■ COMPLETE THE FOLLOWING:
a - List every direct quotation from a married woman in the passage on how married women decided to spend cash payments.
b - Write the next part of the passage on how married women decided to spend cash payments, picking up after its final quotation.

■ SELECTION:
+---+
When asked who made decisions around spending the cash, married women in the qualitative interviews largely perceived that decisions were made jointly with their husbands. However, the perception of joint decision-making was often overshadowed by preceding statements, which illustrated that the joint decision-making was tied with taking advice or instruction from their husband on how best to spend the cash. A married woman stated:

My husband and I [made decisions on how to spend the money] together, but out of respect I let my husband make the decision. He advised me … and he knows how to spend the money.

Other married women reported that their husband controlled the cash payment and they played no part in the decision-making. Some women did not challenge this, accepting the role of their husbands as decision-maker in the household. However, others disagreed with their husbands’ decisions on how the money was spent, and in a few instances they believed they were unable to change his decision given his control over resources. One married woman said:

My husband decided, I didn’t see the money, I put nothing in my pocket. He makes all decisions; I have to take his opinion in everything.

Several married women recounted buying non-essential items for their husbands as a trade-off for being able to make decisions on spending alone and to mitigate household tensions. One told us:

I decided how to spend the cash … I bought my husband cigarettes, so he doesn’t get angry.
+---+
■ SUPPLIED ENTRIES:
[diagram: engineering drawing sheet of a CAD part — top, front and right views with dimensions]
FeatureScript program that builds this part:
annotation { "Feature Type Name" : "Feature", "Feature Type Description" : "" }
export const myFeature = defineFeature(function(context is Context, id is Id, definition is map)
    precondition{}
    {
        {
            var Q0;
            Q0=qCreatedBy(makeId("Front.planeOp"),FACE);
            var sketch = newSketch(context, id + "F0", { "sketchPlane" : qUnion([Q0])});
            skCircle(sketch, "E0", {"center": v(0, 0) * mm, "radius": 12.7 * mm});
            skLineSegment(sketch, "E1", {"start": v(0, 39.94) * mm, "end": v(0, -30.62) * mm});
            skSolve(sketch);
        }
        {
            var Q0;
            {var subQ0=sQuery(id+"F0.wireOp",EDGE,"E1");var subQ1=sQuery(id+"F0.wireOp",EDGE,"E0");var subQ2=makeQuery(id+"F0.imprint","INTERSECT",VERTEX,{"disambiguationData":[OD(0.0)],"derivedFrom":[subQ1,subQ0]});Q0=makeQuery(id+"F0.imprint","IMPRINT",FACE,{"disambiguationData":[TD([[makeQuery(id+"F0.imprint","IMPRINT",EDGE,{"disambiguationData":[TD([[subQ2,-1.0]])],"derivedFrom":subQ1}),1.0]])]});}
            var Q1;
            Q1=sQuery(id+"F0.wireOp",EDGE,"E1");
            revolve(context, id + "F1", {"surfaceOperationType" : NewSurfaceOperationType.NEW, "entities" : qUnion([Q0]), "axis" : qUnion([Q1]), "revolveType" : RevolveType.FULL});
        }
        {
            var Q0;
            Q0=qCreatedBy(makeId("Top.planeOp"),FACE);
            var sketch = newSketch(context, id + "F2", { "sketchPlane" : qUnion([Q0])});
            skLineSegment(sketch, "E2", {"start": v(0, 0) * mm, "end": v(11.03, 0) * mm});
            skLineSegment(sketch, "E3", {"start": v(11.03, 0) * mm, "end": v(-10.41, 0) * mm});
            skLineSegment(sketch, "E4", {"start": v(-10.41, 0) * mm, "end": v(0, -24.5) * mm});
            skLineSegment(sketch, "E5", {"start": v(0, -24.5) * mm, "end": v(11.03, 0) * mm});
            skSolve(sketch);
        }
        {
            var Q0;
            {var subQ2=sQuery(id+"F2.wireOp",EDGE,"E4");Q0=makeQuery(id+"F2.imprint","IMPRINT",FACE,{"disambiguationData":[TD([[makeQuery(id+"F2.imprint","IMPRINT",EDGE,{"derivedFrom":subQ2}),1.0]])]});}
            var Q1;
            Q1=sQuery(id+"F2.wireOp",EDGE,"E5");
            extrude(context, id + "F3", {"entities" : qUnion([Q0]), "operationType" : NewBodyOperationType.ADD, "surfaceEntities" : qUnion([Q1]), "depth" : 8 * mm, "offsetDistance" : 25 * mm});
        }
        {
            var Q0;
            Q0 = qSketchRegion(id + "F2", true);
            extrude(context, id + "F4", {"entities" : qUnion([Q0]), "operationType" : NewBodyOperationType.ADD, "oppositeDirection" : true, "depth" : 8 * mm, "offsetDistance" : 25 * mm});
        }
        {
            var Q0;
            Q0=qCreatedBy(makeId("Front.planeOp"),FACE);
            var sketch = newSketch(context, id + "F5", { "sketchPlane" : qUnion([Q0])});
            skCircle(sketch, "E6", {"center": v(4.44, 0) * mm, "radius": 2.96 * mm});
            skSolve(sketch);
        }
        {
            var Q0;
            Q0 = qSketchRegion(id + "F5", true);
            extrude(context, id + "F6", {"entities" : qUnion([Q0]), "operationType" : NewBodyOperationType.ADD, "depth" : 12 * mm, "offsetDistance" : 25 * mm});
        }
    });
+---+
■ ANSWERS FOR THE EXERCISE:
a -
1. "My husband and I [made decisions on how to spend the money] together, but out of respect I let my husband make the decision. He advised me … and he knows how to spend the money."
2. "My husband decided, I didn't see the money, I put nothing in my pocket. He makes all decisions; I have to take his opinion in everything."
3. "I decided how to spend the cash … I bought my husband cigarettes, so he doesn't get angry."

b -
Nevertheless, the qualitative interviews showed that women generally perceived that their relationship with their husband did not change (for better or worse) during the period of the cash payments. However, some positive outcomes in relationships were described by married women when they cleared existing debts with neighbours. One married woman stated:

[Because of the cash] I felt strong, my relationship with my husband is good, he is a good man.

Most divorced and widowed women in the qualitative interviews reported making financial decisions independently, without having to negotiate with male family members and others. They also expressed feeling as though they had more power as decision-makers than they did before the programme, and spoke positively about making decisions about how to spend the cash. A widowed female head of household told us:

I run the household completely, I raised [my children], I spent my life caring for them … I make decisions on my own.

However, some divorced and widowed women living alone expressed that their male family members and in-laws still played a role in their decision-making, especially at times when they had to go into the community to spend the cash. This potentially introduced additional barriers to their access to the cash even though they had received it directly.

Within extended family households, the mother-in-law was sometimes identified as holding a higher position over wives and their husbands, and as such it was the mother-in-law who controlled access to the cash payment and decided how it was spent. In some instances, daughters-in-law who challenged this status quo were rebuked with threats or abuse. A married woman living with her in-laws said:

My mother-in-law took all the money … Whenever I asked her about the money she threatened that she is going to find my husband a new wife.

The qualitative findings also demonstrated the active role that access to money plays in securing independence for women in this setting. Several women described wanting to live apart from extended families or wanting to leave the region but not being able to do so because they did not have the necessary financial means. Another married woman living with her in-laws stated:

Money plays an important role in my situation. If I had money, I would not stay with [my mother-in-law].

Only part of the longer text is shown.